NATURAL INNER JOIN yields a cartesian product too. Just tried it!
 
> Date: Sun, 18 Oct 2009 15:54:11 -0700
> From: dar...@darrenduncan.net
> To: sqlite-users@sqlite.org
> Subject: Re: [sqlite] "x NATURAL JOIN x" BUG
> 
> Jay A. Kreibich wrote:
> > On Sun, Oct 18, 2009 at 02:17:42PM +0200, Kristoffer Danielsson scratched 
> > on the wall:
> >> Clearly, SQLite executes a cartesian product!
> > 
> > Look at the output. It does not produce a Cartesian product. All
> > the rows are valid:
> > 
> > SQLite version 3.6.19
> > Enter ".help" for instructions
> > Enter SQL statements terminated with a ";"

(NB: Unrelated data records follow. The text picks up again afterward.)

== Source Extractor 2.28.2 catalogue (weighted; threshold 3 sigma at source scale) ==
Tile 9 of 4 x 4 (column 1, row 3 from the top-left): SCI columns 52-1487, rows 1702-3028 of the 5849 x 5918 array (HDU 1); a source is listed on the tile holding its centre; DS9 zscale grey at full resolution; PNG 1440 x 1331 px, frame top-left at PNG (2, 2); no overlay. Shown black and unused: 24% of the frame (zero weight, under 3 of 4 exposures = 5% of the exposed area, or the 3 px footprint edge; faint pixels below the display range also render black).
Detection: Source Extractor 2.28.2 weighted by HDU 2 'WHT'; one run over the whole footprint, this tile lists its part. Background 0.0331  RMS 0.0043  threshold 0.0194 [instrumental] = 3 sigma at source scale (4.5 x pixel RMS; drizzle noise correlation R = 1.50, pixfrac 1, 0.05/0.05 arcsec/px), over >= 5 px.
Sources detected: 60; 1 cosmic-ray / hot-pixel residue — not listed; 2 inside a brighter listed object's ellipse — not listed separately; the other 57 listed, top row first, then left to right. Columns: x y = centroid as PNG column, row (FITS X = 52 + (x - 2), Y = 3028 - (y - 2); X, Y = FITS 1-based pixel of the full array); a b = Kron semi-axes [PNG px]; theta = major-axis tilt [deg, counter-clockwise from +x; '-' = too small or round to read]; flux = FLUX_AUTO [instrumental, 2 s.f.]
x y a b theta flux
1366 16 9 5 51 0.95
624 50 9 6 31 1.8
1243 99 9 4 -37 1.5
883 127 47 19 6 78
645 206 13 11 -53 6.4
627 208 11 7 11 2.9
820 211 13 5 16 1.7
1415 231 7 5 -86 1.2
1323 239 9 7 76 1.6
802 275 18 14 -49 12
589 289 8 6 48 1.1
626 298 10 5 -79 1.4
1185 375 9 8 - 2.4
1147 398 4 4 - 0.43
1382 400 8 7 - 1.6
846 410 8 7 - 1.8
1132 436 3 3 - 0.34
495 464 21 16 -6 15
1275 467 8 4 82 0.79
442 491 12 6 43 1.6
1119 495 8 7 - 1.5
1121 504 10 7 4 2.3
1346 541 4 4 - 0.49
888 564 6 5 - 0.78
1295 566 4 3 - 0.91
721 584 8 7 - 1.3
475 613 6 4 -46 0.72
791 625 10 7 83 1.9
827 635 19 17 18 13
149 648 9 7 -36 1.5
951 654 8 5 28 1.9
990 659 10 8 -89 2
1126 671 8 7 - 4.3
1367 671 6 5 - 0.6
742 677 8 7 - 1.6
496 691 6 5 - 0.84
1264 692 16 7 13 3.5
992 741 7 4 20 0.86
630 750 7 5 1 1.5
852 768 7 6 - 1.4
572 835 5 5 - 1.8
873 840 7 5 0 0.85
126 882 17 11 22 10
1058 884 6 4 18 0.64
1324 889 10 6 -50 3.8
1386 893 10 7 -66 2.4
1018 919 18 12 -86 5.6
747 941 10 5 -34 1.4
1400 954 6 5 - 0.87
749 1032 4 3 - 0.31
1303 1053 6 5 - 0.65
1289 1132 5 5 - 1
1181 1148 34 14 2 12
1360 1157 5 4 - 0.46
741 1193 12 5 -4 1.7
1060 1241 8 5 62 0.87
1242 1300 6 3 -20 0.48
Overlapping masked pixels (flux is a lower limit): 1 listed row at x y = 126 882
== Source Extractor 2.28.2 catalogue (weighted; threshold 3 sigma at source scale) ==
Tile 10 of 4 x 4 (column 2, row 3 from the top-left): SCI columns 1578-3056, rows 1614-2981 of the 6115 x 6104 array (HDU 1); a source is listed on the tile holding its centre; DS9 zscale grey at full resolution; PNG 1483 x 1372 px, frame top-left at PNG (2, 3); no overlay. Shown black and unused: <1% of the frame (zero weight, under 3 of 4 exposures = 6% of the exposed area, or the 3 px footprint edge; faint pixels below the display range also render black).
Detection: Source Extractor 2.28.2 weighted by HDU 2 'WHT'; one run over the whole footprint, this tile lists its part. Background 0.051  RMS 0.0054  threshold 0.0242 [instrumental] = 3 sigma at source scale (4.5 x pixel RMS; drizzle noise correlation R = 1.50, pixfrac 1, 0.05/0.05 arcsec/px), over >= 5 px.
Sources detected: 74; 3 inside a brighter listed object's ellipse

> > sqlite> create table t (c1, c2);
> > sqlite> insert into t values ( 1, 2 );
> > sqlite> insert into t values ( 3, 4 );
> > sqlite> insert into t values ( 5, 6 );
> > sqlite> select * from t natural join t; 
> > 1|2
> > 1|2
> > 1|2
> > 3|4
> > 3|4
> > 3|4
> > 5|6
> > 5|6
> > 5|6
> > 
> > I'm not sure I'd call it correct, but it isn't a product.
> 
> Jay, you've just proven Kristoffer's point. That result demonstrates that a 
> cartesian product *was* produced. The table t had 3 rows, and the result had 
> 3*3 rows, which is a cartesian product by definition.
> 
> Your query should have produced the same result as this query:
> 
> select t1.* from t as t1 inner join t as t2 using (c1,c2);
> 
> ... but instead it produced the same result as this query:
> 
> select t1.* from t as t1 cross join t as t2 using (c1,c2);
> 
> Now I would be ready to consider that SQLite has a bug, but then looking at 
> the 
> syntax at http://sqlite.org/lang_select.html I see that SQLite defines 
> multiple 
> versions of natural join; it has *both* NATURAL INNER JOIN and NATURAL CROSS 
> JOIN, and I'm guessing that if you leave the middle word out it is using 
> CROSS 
> by default, ostensibly for consistency for when you simply say JOIN.
> 
> So if that is the case, then the current behavior is clearly documented as 
> expected and so not an implementation bug. And so then you would have to say 
> this:
> 
> select * from t natural inner join t;
> 
> ... to get the expected result of 3 rows.
> 
> This all being said, the whole mess strikes me as a *design bug*. It simply 
> doesn't make sense to have both NATURAL INNER and NATURAL CROSS syntax. One 
> should simply be able to say NATURAL and it would do the right thing, which 
> is a 
> cartesian product when no column names are the same, an intersect when all 
> column names are the same, and an inner join otherwise.
> 
> My proposal is certainly logically sound. A natural join by definition only 
> has 
> a result row for each distinct pair of source rows that have the same values 
> for 
> the subset of their columns with the same names; a cartesian product is a 
> degenerate case where that subset of columns has zero members, and so since 
> the 
> empty set matches the empty set every row from each source rowsets would 
> match 
> every row from the other rowsets.
> 
> The only variations that make sense on a natural join is OUTER.